Some of the patients Jacob had sat with over the years had faces filled with trauma. Gargoyles bearing the weight of witness. Not Natasha, she looked like a contented house cat, totally assured of comfort and safety.

Over the years, Jacob hadn’t seen anyone else visit Natasha, but every once in a while a new vase of incredibly expensive-looking flowers would appear at her bedside and birthday cards would tumble over themselves annually.

He talked in his hushed but singsong hospital voice, telling Natasha all about Fiona’s baby bump, and his job. Talking to her about things he never broached with Amy.

Natasha lay coiled, silently purring while Jacob listed the names Fiona was currently favoring for the baby (Archie and Harry for a boy, May and Elvie for a girl). Time passed easily, and the steady flow of one-way conversation and the simplicity of Natasha’s expression helped take the weight out of the overall hospital experience.

It was past noon and his time was up. Smiling at Natasha a final time, Jacob swept up his Dr Pepper bottle and breezed to the clunky yellow bin, swinging its lid up and dropping the bottle inside with a thud.

Attracted by the noise, Gillian Radson bustled over, cardigan flapping.

“Jacob,” she puffed. “I’m glad I caught you.”

She smiled knowingly into Jacob’s frown, waiting just a few seconds too long.

“The journalist left this card for you, she seemed quite insistent that you might change your mind about talking to her.” The nurse pressed the sharp corners of the business card into Jacob’s sweating hand.

“Well, okay. I’ll see you next week, then.”

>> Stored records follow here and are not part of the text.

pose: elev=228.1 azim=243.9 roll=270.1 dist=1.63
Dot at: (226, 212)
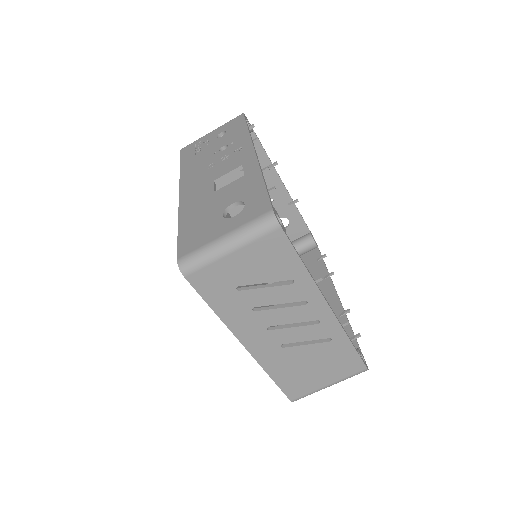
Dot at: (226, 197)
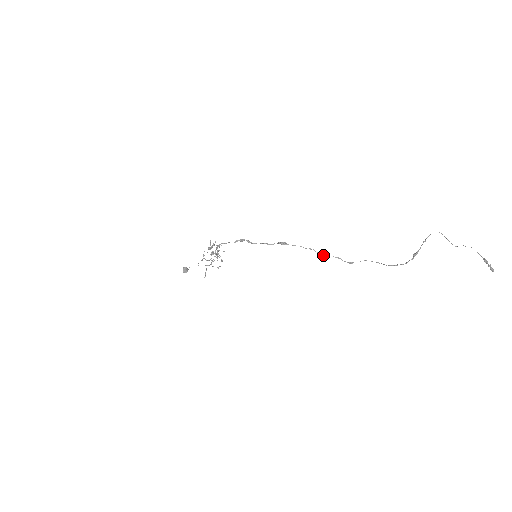
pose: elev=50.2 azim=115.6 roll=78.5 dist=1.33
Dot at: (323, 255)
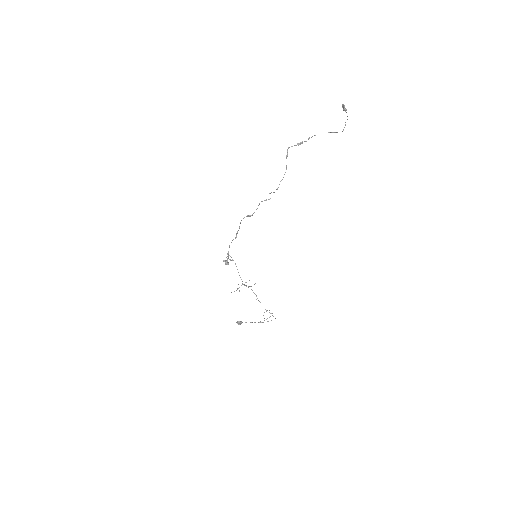
Dot at: (265, 200)
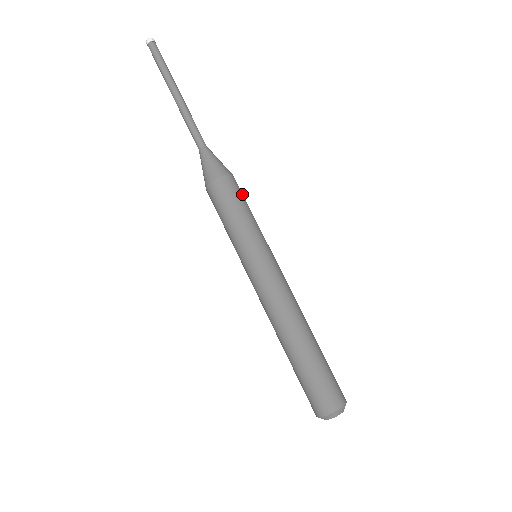
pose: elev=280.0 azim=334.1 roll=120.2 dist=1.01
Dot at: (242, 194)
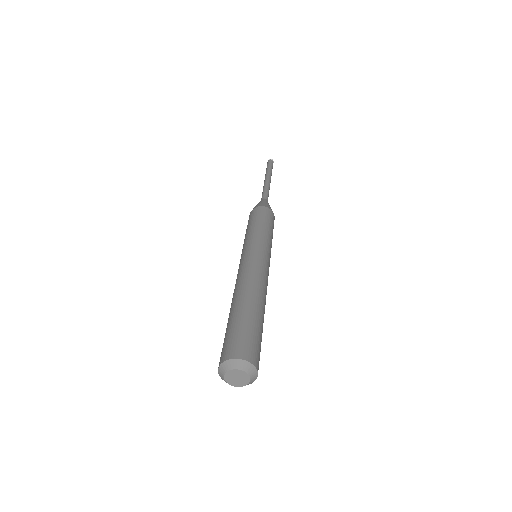
Dot at: (273, 224)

As Jacob paced out, pushing the double doors of the ward with some force, he looked down into his palm. The card was thick with slightly embossed lettering in a heavy black typeface.

ALEX DALE

Freelance journalist

Tel: 07876 070866

Email: [email protected]

15 Axminster Road, Tunbridge Wells TN2 2YD

A
my bit her lip, tasting the tiniest trace of cherries. She stared up at him from under her hair. Still wearing her uniform, she could feel her knickers cutting into her leg where they’d been pulled out of shape, a new sting between her thighs, the smell of rubber and sweat on her fingers. Under her legs she felt a baby-soft duvet.

This was without a doubt the worst thing she’d ever done. The meanest, the most secret.

Poor Jake. He didn’t deserve this, he was such a gentle, trusting boy. Just a kid, and she punished him for not treating her like a woman. She hadn’t really enjoyed being treated like a woman.

She heard the soft patter of socked feet in the hall and gasped. A shadow crept under the door and scurried away, and the distant sound of bedsprings twinkled. Amy looked up at him for reassurance.

“Don’t worry,” he said, in his deep drawl. “The others won’t be back for hours.”

Amy sat up, snapping her knees together. “I thought we were alone.”

“Don’t worry,” he smiled, “he knows what’s what. We won’t be disturbed.”

Her secret was out of place in this room. A dog-eared box of LEGOs sat on top of the wardrobe, a framed
Star Wars
picture hung above the bed. It was pretty neat, and smelled like sweet musk mixed with a tinge of new sweat.

Amy stood up with a sigh and straightened her skirt. It had happened. Finally. And now she just really wanted to be with her mum, to have a bath and pretend to be a kid for a little longer.

“I need to get home or I’ll get in trouble.”

“Let’s get going, then.”

“It’s fine, thanks. I’d like to walk.”

“No, Amy.” He shook his head. “Let’s give you a lift.”